Sadly, the President’s State of the Union address included no mention of the need to reduce our nuclear weapons stockpile, retreating from his earlier 2009 call in Prague to rid the world of nuclear weapons.
These projected expenses are a classic example of “less would be more”; they are not only economically counterproductive, but ironically they also decrease our national security. Steady improvements in the accuracy of our ballistic missiles increases Russian fear of our first-strike capabilities (no matter how implausibly we view this as a possibility) and coupled with their less robust early warning system, could possibly lead to an accidental launch which would start a nuclear war. The probability of this “doomsday scenario” is low, but not zero, as massive failures of complex technical systems have occurred – e.g., Challenger, Fukishima. Indeed, twice false attacks have been indicated on Russian early warning systems, a response having been averted only by the heroism of individual officers who were on duty.
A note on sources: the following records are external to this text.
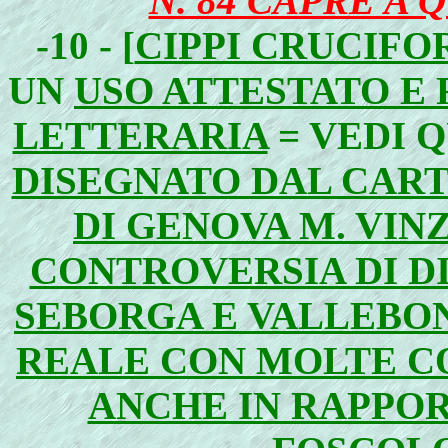
N. 84 CAPRE A 
-10 - [
CIPPI CRUCIFO
UN
USO ATTESTATO E 
LETTERARIA
= VEDI 
DISEGNATO DAL CAR
DI GENOVA M. VIN
CONTROVERSIA DI DI
SEBORGA E VALLEBO
REALE CON MOLTE C
ANCHE IN RAPPOR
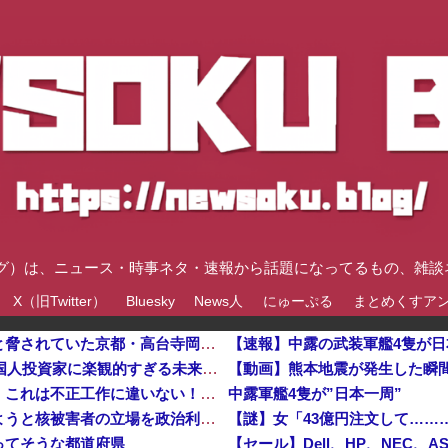
速ブログ）は、ニュース・時事ネタ・速報から話題になってるもの、雑
X（旧Twitter）
Bluesky
News人
にゅーぷる
まとめくすア
「もうすぐ中国の一部になるのに消されるよ」と脅されていた京都・高台寺岡林院が全焼 住職がマナー注意で脅迫されていた事実が判明
【速報】中露の武装軍艦4隻が
韓国KOSPIで徹底的に儲けたい某海外資本、韓国人投資家に楽観的すぎる未来予測を提示して……
高市首相への賛同コメントの多さに苛立つ左派、これは不正工作に違いない！と確信してしまった結果……
中露軍艦4隻が”日本一周”
中国外務省、広島原爆投下に関して「同情を得ようと核被害者の立場を政治利用」と主張！他
【謎】女「43億円注文して……
ってそうな都道府県
【セール】Dell、HP、NEC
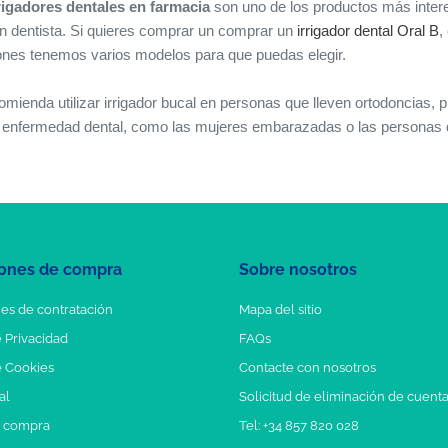
rigadores dentales en farmacia
son uno de los productos más intere
n dentista. Si quieres comprar un comprar un
irrigador dental Oral B
,
ones tenemos varios modelos para que puedas elegir.
omienda utilizar irrigador bucal en personas que lleven ortodoncias, 
 enfermedad dental, como las mujeres embarazadas o las personas d
ones de compra
Sobre nosotros
es de contratación
Mapa del sitio
e Privacidad
FAQs
e Cookies
Contacte con nosotros
al
Solicitud de eliminación de cuent
e compra
Tel: +34 857 820 028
Our systematic nuclear weapons and delivery system improvements feed the dangerous international competition for the modernization of nuclear weapons in Russia and China, making it more difficult to negotiate arms control agreements. They play into other countries’ notions of the importance of nuclear weapons (e.g., India, Pakistan, North Korea), which is very dangerous for international stability.
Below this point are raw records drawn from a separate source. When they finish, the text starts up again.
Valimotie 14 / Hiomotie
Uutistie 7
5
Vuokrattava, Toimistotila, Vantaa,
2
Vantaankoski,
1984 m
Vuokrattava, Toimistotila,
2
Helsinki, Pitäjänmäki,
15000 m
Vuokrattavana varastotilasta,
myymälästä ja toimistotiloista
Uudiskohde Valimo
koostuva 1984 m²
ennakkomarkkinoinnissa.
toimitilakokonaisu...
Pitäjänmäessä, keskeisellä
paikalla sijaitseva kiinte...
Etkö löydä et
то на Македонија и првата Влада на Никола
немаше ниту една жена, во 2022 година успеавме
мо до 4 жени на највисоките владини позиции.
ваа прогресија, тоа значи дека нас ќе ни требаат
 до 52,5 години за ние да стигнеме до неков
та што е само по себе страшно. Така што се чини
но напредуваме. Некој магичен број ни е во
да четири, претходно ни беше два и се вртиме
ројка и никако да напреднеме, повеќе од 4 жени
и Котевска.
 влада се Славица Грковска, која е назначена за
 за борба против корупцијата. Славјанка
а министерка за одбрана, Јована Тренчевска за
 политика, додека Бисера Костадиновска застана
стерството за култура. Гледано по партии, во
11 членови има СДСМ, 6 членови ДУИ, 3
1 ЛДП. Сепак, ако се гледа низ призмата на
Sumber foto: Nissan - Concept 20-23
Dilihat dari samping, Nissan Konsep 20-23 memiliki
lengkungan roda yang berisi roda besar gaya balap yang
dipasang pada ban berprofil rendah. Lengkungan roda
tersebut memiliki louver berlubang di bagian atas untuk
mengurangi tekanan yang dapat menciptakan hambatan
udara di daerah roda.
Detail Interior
We note sadly that despite our having almost a thousand nuclear weapons on hair trigger alert and capable of pinpoint accuracy, this has not prevented North Korea from proceeding with their nuclear weapons program. The path to security is nuclear reductions, not increases.
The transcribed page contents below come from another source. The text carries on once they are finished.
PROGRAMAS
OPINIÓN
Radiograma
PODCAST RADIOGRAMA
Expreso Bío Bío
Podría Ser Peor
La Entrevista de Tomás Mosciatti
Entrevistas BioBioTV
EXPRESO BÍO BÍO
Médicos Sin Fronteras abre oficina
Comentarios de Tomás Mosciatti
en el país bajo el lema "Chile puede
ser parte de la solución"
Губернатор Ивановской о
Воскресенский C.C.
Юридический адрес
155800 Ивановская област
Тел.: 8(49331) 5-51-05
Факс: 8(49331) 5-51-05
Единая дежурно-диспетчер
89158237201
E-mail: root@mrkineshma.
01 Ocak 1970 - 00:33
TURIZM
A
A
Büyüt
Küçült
Our reliance on nuclear weapons helps to undermine the Nuclear Non-Proliferation Treaty (NPT) that is a cornerstone of our security, as exemplified by the recent intense negotiations with Iran. The NPT depends on an agreement that the countries that forgo nuclear weapons are entitled to develop nuclear power and expect the nuclear powers to disarm (NPT Article 6) although the time scale is not defined. The failure of the 2015 NPT review at the UN to reach a consensus this past June was due in large part to the failure of the nuclear weapons states to define any specific procedures or time scales to divest their nuclear weapons.
Given that the current U.S. nuclear arsenal represents extraordinary overkill capacity, there is no increase in national security to be derived from increasing its destructive power. In 2012, a committee chaired by former Vice Chairman of the Joint Chiefs of Staff General James Cartwright, concluded that: “No sensible argument has been put forward for using nuclear weapons to solve any of the major 21st century problems we face including threats posed by rogue states, failed states, proliferation, regional conflicts, terrorism, cyber warfare, organized crime, drug trafficking, conflict-driven mass migration of refugees, epidemics, or climate change…. Nuclear weapons have…become more a part of the problem than any solution.”
We conclude that a major reason behind the shortfall in civilian R&D is diversion of federal tax dollars to the continuing excessive, wasteful, and dangerous spending on new and upgraded weapons systems, including destabilizing nuclear weapons, which dwarf civilian investments. Continuing investment in such non-productive and provocative weapons programs will result in a declining standard of living and quality of life. As President Eisenhower warned us, in the long term undermining of the civilian economy only decreases our national security.